__Work to complete__
A – Print the section of the article on Alzheimer's risk that begins at the words "Globally, around 50" and stops after the words "all dementia cases.".
B – Answer these from the article on Alzheimer's risk:
(i) About how many people worldwide suffer from dementia?
(ii) Roughly what share of all dementia cases is Alzheimer's thought to account for?
(iii) How many stages in the development of the disease does the World Health Organization identify?

__Document excerpt__
>>>
5 ways to reduce your Alzheimer’s risk


Globally, around 50 million people suffer from dementia, with close to 10 million new cases being diagnosed each year. And while many accept this devastating disease as an inevitable part of growing older, this simply isn’t the case. More and more, research is pointing to the fact that the way we live has a significant effect on whether we are at risk of developing the disease.   

What is Alzheimer’s? 
Alzheimer’s disease is the most common form of dementia, which the World Health Organization defines as, “a syndrome – usually of a chronic or progressive nature – in which there is deterioration in cognitive function (i.e. the ability to process thought) beyond what might be expected from normal ageing.” Alzheimer’s is thought to account for roughly 60%–70% of all dementia cases.

Alzheimer’s symptoms

The World Health Organization identifies three clear stages in the development of the disease.
<<<
__Excerpted data__
>>>
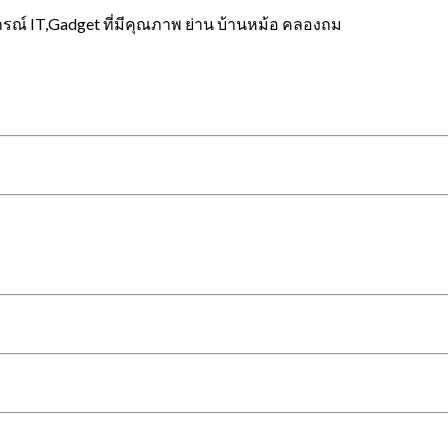
กรณ์ IT,Gadget ที่มีคุณภาพ ย่าน บ้านหม้อ คลองถม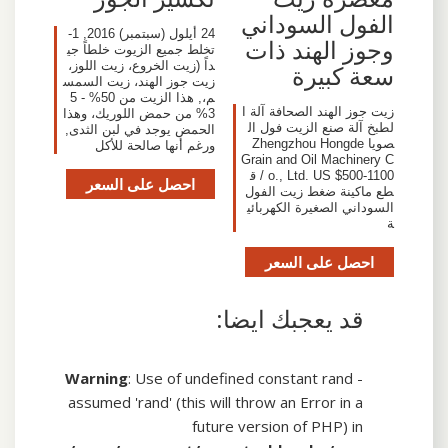
الفول السوداني
24 أيلول (سبتمبر) 2016, 1-
وجوز الهند ذات
تخلط جميع الزيوت خلطاً جي
داً (زيت الخروع، زيت اللوز،
سعة كبيرة
زيت جوز الهند، زيت السمس
م،, هذا الزيت من 50% - 5
زيت جوز الهند الصحافة آلة ا
3% من حمض اللوريك، وهذا
لطبخ آلة صنع الزيت فول ال
الحمض يوجد في لبن الثدى,
صويا Zhengzhou Hongde
ورغم أنها صالحة للأكل
Grain and Oil Machinery C
o., Ltd. US $500-1100 / ق
احصل على السعر
طع ماكينة ضغط زيت الفول
السوداني الصغيرة الكهربائي
ة
احصل على السعر
قد يعجبك ايضا:
Warning
: Use of undefined constant rand -
assumed 'rand' (this will throw an Error in a
future version of PHP) in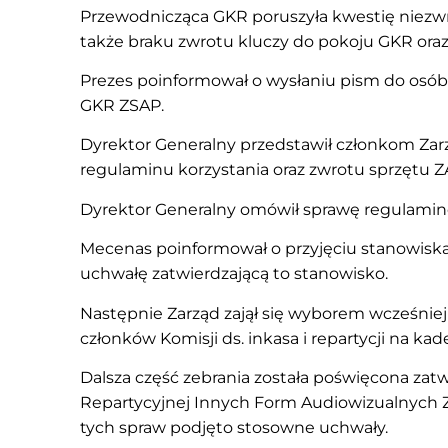
Przewodnicząca GKR poruszyła kwestię niezwr
także braku zwrotu kluczy do pokoju GKR ora
Prezes poinformował o wysłaniu pism do osób
GKR ZSAP.
Dyrektor Generalny przedstawił członkom Z
regulaminu korzystania oraz zwrotu sprzętu Z
Dyrektor Generalny omówił sprawę regulam
Mecenas poinformował o przyjęciu stanowiska
uchwałę zatwierdzającą to stanowisko.
Następnie Zarząd zajął się wyborem wcześniej
członków Komisji ds. inkasa i repartycji na ka
Dalsza część zebrania została poświęcona zat
Repartycyjnej Innych Form Audiowizualnych Z
tych spraw podjęto stosowne uchwały.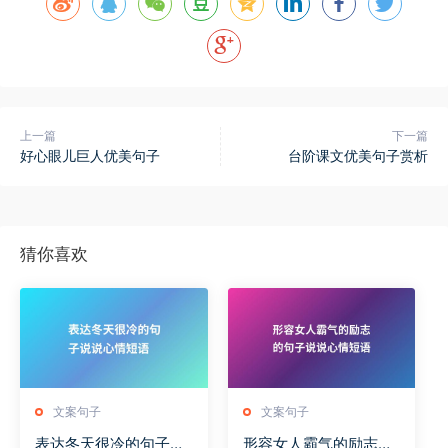
上一篇
下一篇
好心眼儿巨人优美句子
台阶课文优美句子赏析
猜你喜欢
文案句子
文案句子
表达冬天很冷的句子说
形容女人霸气的励志的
<<<
__Activity answers__
A –
Globally, around 50 million people suffer from dementia, with close to 10 million new cases being diagnosed each year. And while many accept this devastating disease as an inevitable part of growing older, this simply isn’t the case. More and more, research is pointing to the fact that the way we live has a significant effect on whether we are at risk of developing the disease.   

What is Alzheimer’s? 
Alzheimer’s disease is the most common form of dementia, which the World Health Organization defines as, “a syndrome – usually of a chronic or progressive nature – in which there is deterioration in cognitive function (i.e. the ability to process thought) beyond what might be expected from normal ageing.” Alzheimer’s is thought to account for roughly 60%–70% of all dementia cases.

B –
(i) Around 50 million.
(ii) Roughly 60%–70%.
(iii) Three.